I was stunned, quickly swallowing the memories, dreaming of finding a ticket to my childhood, even though I knew that the years were indifferent and did not wait for anyone. On the other side of the garden, the soft sounds of children babbling while studying. The stream of thoughts suddenly melted away, deepened, and I realized that I needed to slow down in the midst of the flowing life to let the hustle and bustle break down and see the joy that passes each day.
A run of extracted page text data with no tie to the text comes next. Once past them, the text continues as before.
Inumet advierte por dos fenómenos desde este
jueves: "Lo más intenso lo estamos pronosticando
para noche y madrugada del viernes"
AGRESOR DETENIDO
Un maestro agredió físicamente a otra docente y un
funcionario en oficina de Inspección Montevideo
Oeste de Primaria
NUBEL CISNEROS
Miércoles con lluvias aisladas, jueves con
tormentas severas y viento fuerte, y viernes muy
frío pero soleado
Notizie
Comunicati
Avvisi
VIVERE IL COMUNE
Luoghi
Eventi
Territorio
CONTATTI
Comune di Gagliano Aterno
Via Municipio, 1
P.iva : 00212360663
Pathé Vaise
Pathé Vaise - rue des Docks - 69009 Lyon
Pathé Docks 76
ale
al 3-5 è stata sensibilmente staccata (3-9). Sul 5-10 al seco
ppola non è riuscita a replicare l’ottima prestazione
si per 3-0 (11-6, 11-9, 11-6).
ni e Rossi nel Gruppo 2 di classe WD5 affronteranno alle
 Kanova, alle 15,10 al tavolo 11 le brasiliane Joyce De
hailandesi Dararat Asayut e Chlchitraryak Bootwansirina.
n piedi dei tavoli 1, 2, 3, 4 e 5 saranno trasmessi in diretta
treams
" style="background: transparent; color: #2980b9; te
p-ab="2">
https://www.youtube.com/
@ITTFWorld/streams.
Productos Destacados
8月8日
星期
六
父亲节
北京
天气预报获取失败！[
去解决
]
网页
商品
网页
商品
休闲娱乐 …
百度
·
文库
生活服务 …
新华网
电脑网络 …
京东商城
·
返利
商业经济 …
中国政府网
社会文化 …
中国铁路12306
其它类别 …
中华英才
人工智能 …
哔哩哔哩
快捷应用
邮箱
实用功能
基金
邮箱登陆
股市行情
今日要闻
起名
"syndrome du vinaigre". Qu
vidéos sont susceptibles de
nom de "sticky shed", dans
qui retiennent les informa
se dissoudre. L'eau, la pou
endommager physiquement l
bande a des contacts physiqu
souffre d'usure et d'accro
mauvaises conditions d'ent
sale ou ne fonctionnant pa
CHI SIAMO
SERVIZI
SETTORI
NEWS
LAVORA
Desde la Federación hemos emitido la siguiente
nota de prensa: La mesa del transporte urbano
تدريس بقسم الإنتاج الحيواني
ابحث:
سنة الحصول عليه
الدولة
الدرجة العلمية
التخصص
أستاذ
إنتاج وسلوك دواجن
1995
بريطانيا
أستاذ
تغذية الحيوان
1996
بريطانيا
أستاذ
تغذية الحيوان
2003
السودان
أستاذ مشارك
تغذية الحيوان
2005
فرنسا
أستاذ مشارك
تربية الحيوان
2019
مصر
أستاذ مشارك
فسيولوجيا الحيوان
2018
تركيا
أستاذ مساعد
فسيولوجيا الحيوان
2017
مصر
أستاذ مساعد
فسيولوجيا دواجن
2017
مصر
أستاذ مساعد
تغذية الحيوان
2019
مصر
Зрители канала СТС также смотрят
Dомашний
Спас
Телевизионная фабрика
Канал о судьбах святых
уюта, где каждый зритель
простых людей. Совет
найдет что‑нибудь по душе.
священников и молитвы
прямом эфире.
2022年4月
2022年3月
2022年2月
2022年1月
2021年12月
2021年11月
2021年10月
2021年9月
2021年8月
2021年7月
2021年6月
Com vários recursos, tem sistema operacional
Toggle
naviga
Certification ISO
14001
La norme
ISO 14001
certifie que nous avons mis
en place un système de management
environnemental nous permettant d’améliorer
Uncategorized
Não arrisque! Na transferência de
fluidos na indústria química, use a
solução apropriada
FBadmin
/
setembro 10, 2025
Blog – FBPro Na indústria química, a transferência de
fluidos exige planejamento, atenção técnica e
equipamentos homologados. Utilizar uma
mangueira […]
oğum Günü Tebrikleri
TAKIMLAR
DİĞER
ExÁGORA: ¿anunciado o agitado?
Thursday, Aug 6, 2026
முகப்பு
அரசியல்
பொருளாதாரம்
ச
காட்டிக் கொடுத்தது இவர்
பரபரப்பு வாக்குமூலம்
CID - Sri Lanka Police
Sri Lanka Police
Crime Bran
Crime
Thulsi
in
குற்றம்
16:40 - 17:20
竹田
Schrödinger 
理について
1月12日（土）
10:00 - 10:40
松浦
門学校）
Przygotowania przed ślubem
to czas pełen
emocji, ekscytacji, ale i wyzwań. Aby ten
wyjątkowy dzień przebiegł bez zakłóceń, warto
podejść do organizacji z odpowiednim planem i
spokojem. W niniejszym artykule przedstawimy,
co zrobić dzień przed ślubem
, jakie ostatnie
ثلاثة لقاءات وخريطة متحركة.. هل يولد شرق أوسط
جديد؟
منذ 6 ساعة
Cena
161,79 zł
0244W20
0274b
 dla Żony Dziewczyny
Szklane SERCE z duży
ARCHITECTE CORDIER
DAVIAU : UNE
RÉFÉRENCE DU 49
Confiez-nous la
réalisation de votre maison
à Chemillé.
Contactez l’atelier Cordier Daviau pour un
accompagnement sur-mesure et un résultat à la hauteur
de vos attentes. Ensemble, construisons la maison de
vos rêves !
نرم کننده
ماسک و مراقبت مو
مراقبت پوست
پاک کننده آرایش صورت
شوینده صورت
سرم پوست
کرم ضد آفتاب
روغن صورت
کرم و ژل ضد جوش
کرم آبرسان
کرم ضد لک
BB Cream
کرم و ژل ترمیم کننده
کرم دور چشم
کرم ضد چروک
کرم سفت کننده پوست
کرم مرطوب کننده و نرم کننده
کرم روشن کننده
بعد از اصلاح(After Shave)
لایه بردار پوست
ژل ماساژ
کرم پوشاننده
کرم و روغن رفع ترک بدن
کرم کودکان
Like my grandmother, my mother washed vegetables, grass and bananas by the Kien Giang River every day. In the late afternoon sunlight illuminating the deep blue water, my mother’s eyes lit up with the red color of the Mưng flowers on the river branch that passed by our house. In the past and today, the Mưng tree is still imprinted in me like a red mark. Mưng brought my mother to my grandfather with the melody of the humane folk song and Mưng brought my father to my mother along this river.

When she was still alive, my grandmother told me: “The dish of pickled bananas with duck eggs is a product of the ancestors of the Le Thuy people, and the mưng flowers on this river are like embroidered brocade, try to keep them.” I looked up at the mưng tree at the end of the lane, seeing the green color whispering to the land as if telling an old story. Perhaps, it is time for my family to restore the banana trees behind the summer and make the existing mưng tree more beautiful. These two species of trees have a strange vitality and help people live with clarity and compassion.

It has been a long time since I have eaten pickled bananas, and my mother no longer goes down to the river to fetch water, wash vegetables, and slice bananas. But this March, when the chirping of birds hopping from branch to branch in the warm, sunny weather, I can smell the scent of memories glimmering. The smell of the crumbling earth, the musty smell of wet school clothes, and the warm, pungent aroma of bananas spreading on the tip of my tongue. My heart is filled with excitement and agitation. Oh March!